■ Task ■
Using the patch email, state whether each statement is true: 1. The available_images file returns a comma-separated list of keywords. 2. Version 3 switches to regmap_update_bits() in place of m10bmc_sys_update_bits(). 3. The patch changes two files. For each, answer yes or no and quote the words that decide it.

■ Text passage ■
▬▬▬

On Tue, 9 Aug 2022, Zhang, Tianfei wrote:

>
>
>> -----Original Message-----
>> From: matthew.gerlach@linux.intel.com <matthew.gerlach@linux.intel.com>
>> Sent: Tuesday, August 9, 2022 7:39 AM
>> To: Xu, Yilun <yilun.xu@intel.com>
>> Cc: Zhang, Tianfei <tianfei.zhang@intel.com>; mdf@kernel.org; linux-
>> fpga@vger.kernel.org; lee.jones@linaro.org; Weight, Russell H
>> <russell.h.weight@intel.com>; Wu, Hao <hao.wu@intel.com>; trix@redhat.com
>> Subject: Re: [PATCH v3 1/2] fpga: m10bmc-sec: add sysfs to reload FPGA/BMC
>> images
>>
>>
>>
>> On Mon, 8 Aug 2022, Xu Yilun wrote:
>>
>>> On 2022-08-08 at 01:33:16 -0400, Tianfei Zhang wrote:
>>>> From: Russ Weight <russell.h.weight@intel.com>
>>>>
>>>> Add the available_images and image_load sysfs files. The
>>>> available_images file returns a space separated list of key words
>>>> that may be written into the image_load file. These keywords describe
>>>> an FPGA, BMC, or firmware image in FLASH or EEPROM storage that may be
>> loaded.
>>>>
>>>> The image_load sysfs file may be written with a key word to trigger a
>>>> reload of an FPGA, BMC, or firmware image from FLASH or EEPROM.
>>>>
>>>> Signed-off-by: Russ Weight <russell.h.weight@intel.com>
>>>> Signed-off-by: Tianfei Zhang <tianfei.zhang@intel.com>
>>>> ---
>>>> v3:
>>>> uses regmap_update_bits() API instead of m10bmc_sys_update_bits().
>>>> v2:
>>>> adds the steps for how to use the "image_load" sysfs file.
>>>> ---
>>>>  .../sysfs-driver-intel-m10-bmc-sec-update     |  34 ++++++
>>>>  drivers/fpga/intel-m10-bmc-sec-update.c       | 105 ++++++++++++++++++
>>>>  2 files changed, 139 insertions(+)
>>>>
>>>> diff --git
>>>> a/Documentation/ABI/testing/sysfs-driver-intel-m10-bmc-sec-update
>>>> b/Documentation/ABI/testing/sysfs-driver-intel-m10-bmc-sec-update
>>>> index 0a41afe0ab4c..3d8f04ca6f1b 100644
>>>> --- a/Documentation/ABI/testing/sysfs-driver-intel-m10-bmc-sec-update
>>>> +++ b/Documentation/ABI/testing/sysfs-driver-intel-m10-bmc-sec-update
>>>> @@ -59,3 +59,37 @@ Contact:	Russ Weight <russell.h.weight@intel.com>
>>>>  Description:	Read only. Returns number of times the secure update
>>>>  		staging area has been flashed.
>>>>  		Format: "%u".

▬▬▬

■ Records supplied ■
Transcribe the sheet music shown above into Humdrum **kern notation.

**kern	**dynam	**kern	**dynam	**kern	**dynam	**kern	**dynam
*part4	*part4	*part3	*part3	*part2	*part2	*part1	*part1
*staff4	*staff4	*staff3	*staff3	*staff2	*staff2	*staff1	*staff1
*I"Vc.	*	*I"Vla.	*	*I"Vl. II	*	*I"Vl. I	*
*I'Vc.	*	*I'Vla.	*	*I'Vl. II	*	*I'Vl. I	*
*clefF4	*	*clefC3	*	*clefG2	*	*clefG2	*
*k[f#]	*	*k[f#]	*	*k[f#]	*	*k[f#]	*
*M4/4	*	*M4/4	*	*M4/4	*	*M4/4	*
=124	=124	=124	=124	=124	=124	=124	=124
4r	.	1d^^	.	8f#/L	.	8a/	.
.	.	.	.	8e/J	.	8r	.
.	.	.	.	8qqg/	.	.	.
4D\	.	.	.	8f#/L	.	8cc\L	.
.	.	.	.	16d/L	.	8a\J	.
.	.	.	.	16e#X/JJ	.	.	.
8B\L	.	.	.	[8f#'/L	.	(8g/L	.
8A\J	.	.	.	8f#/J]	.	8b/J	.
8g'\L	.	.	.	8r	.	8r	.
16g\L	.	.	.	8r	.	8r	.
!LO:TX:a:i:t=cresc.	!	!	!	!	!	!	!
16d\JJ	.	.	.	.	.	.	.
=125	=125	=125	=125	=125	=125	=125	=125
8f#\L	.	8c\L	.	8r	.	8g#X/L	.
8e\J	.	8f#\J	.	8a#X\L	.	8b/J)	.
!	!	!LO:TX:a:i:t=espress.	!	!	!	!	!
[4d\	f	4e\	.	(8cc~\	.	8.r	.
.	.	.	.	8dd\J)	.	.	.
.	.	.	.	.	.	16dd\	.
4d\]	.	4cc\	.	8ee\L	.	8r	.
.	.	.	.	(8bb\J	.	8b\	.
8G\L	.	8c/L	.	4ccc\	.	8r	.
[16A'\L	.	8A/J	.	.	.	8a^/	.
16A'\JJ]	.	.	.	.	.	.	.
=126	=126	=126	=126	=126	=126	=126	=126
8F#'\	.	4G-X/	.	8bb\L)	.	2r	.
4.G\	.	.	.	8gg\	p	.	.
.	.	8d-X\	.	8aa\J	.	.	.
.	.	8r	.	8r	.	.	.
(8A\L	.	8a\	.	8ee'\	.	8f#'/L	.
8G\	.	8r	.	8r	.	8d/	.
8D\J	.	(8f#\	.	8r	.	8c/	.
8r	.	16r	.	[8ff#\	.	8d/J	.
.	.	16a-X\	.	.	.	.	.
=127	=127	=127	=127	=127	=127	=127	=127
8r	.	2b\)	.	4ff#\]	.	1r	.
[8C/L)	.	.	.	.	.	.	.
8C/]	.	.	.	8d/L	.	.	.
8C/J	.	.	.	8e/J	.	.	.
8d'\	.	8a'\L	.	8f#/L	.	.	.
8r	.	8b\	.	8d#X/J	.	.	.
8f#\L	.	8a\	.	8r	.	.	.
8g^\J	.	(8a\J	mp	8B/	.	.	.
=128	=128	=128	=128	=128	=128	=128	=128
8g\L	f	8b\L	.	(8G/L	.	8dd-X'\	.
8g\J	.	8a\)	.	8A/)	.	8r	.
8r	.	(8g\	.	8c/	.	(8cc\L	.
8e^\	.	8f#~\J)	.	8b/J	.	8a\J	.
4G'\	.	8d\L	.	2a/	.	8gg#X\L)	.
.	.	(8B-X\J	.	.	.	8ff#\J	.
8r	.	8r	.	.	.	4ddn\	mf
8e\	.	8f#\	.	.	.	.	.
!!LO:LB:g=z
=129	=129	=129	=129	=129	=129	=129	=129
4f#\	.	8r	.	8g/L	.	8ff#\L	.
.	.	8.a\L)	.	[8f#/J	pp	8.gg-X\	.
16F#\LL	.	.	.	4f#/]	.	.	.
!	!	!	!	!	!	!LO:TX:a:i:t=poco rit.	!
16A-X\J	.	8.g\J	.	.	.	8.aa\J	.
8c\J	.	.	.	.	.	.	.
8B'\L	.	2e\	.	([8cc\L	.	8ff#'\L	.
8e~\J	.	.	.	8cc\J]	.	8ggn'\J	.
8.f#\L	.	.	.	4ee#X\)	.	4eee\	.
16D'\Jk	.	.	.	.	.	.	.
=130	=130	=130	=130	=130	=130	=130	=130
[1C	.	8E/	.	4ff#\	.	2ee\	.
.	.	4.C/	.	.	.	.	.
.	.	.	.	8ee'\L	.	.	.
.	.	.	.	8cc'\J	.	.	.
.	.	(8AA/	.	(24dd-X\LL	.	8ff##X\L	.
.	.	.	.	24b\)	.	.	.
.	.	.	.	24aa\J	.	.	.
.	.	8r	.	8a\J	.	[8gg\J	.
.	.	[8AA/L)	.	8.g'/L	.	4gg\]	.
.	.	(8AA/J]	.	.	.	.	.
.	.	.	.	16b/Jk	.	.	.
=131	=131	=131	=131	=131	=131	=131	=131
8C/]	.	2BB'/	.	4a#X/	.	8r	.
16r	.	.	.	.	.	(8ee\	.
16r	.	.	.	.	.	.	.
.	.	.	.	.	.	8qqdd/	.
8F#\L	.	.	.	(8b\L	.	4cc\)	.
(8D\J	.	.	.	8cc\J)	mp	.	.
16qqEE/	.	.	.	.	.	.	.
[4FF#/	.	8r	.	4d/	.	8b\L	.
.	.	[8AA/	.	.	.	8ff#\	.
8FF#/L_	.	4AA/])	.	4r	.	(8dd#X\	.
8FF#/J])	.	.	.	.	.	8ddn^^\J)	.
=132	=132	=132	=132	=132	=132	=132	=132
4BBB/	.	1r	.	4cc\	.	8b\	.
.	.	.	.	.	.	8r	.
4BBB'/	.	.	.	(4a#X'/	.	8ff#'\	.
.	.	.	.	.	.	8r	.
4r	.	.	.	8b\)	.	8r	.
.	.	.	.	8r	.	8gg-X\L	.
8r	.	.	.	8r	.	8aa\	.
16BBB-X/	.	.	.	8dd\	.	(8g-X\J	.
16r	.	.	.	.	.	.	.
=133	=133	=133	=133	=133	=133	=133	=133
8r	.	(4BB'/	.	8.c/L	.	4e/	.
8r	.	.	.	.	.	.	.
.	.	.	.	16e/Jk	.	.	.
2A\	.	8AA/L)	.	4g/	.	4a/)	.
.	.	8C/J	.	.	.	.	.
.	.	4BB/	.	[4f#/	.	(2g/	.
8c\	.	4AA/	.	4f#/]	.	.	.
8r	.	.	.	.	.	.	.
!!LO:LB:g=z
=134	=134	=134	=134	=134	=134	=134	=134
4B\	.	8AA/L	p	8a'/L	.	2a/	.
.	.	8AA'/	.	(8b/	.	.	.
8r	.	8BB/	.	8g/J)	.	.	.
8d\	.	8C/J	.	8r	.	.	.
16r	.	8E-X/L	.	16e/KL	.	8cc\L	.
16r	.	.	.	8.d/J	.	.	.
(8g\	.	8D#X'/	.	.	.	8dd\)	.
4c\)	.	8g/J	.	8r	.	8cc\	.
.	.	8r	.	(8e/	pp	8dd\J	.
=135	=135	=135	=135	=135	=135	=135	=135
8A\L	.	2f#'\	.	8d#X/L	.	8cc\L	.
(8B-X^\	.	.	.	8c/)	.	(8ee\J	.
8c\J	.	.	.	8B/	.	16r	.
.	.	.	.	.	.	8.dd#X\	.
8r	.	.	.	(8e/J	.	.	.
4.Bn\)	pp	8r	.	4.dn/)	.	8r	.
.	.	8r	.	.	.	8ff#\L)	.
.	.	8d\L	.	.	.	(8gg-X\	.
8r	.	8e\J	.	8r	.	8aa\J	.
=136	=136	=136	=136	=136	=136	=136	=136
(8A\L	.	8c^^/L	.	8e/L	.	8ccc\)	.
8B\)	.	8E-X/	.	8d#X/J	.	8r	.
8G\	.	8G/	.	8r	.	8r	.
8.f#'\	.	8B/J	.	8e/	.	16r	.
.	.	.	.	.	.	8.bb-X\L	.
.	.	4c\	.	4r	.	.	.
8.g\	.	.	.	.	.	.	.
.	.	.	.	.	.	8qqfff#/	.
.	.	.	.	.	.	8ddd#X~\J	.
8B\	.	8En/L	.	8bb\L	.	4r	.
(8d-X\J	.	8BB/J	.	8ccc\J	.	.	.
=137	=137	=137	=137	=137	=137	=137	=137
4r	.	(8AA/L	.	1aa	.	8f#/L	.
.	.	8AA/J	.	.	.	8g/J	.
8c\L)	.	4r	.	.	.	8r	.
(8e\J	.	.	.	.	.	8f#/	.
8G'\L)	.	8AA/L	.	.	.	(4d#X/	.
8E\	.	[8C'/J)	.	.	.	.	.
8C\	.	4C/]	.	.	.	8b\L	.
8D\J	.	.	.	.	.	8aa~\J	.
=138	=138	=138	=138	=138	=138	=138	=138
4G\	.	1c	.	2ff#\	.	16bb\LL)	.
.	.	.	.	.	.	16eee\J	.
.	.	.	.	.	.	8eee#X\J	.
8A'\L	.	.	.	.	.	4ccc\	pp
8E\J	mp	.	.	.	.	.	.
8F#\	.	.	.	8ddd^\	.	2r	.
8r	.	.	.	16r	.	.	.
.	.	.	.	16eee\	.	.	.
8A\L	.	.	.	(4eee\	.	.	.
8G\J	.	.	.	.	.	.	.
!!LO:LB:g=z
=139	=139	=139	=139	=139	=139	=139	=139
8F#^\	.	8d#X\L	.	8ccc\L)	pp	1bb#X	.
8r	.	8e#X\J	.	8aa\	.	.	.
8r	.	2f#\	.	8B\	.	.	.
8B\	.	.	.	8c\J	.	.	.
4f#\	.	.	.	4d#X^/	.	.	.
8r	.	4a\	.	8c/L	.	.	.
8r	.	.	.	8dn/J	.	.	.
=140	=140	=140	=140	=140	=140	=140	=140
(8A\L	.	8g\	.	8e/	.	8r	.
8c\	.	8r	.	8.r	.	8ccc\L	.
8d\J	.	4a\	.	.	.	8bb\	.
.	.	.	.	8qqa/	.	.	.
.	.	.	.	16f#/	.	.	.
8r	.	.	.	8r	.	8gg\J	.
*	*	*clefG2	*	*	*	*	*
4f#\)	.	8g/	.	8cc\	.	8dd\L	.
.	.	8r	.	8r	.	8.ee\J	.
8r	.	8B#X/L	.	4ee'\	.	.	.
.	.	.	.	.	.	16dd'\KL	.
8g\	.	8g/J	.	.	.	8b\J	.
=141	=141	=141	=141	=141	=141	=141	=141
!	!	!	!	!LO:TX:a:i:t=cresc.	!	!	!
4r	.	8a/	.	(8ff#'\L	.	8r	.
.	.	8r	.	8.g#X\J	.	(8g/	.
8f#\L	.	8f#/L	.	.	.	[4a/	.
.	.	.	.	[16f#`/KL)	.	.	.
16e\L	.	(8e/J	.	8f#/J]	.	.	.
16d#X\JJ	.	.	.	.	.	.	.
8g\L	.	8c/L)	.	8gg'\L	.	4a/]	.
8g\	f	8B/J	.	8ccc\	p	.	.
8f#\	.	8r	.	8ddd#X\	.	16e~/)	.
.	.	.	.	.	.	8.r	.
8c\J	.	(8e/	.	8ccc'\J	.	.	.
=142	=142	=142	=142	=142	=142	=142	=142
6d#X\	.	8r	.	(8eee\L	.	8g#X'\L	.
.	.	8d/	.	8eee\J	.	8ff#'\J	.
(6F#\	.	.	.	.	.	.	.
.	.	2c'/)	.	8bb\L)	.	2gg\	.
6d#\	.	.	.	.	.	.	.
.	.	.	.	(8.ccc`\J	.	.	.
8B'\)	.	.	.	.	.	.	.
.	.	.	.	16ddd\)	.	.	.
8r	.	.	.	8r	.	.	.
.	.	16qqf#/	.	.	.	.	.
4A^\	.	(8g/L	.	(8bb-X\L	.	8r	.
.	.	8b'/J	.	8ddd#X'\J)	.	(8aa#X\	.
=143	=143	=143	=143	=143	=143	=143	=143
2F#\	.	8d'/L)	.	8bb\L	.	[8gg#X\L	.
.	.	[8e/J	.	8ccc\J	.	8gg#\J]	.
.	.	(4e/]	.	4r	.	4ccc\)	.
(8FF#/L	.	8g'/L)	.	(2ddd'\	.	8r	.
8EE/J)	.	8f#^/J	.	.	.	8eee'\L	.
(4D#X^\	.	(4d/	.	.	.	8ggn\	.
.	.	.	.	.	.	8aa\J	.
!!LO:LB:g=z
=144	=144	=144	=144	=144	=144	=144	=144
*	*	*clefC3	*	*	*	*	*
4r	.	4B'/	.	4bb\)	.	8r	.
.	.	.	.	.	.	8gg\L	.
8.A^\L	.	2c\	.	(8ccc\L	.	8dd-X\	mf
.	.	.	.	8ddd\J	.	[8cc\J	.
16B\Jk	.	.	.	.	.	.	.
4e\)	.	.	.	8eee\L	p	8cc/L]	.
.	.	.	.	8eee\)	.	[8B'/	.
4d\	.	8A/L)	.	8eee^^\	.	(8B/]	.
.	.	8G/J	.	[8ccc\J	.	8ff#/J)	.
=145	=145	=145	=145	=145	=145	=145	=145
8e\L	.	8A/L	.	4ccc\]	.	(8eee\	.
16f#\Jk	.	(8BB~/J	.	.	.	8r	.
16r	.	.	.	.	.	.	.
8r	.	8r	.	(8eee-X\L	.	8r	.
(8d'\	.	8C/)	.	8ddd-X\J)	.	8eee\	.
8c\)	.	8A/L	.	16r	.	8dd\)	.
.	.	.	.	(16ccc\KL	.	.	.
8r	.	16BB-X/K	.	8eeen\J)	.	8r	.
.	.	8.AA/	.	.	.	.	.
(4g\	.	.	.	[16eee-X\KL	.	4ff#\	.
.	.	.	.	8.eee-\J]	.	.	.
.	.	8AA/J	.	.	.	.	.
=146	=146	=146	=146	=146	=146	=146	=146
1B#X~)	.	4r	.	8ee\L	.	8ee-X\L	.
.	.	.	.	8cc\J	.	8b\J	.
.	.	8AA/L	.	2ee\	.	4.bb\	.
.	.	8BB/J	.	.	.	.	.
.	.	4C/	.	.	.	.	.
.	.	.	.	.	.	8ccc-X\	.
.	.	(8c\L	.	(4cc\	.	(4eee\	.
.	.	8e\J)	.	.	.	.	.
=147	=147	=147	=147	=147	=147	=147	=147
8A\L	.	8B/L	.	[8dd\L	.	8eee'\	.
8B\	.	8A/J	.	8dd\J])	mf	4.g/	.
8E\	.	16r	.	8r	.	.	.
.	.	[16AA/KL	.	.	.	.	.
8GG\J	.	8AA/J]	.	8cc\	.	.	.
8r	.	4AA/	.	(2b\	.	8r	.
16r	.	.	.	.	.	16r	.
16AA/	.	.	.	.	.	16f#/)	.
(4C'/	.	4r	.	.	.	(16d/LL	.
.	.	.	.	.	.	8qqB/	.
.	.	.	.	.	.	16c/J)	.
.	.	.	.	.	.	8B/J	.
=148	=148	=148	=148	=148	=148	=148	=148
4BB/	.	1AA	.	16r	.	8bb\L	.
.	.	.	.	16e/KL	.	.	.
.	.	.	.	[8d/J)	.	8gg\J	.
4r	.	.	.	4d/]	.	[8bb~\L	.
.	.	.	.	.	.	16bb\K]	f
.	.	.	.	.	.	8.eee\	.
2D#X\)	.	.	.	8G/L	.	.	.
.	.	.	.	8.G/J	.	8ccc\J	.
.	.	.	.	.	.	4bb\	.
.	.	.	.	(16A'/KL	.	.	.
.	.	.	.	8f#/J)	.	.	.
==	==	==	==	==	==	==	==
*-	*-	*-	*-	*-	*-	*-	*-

▬▬▬

■ Exercise response ■
1. No: "returns a space separated list of key words"
2. Yes: "uses regmap_update_bits() API instead of m10bmc_sys_update_bits()."
3. Yes: "2 files changed, 139 insertions(+)"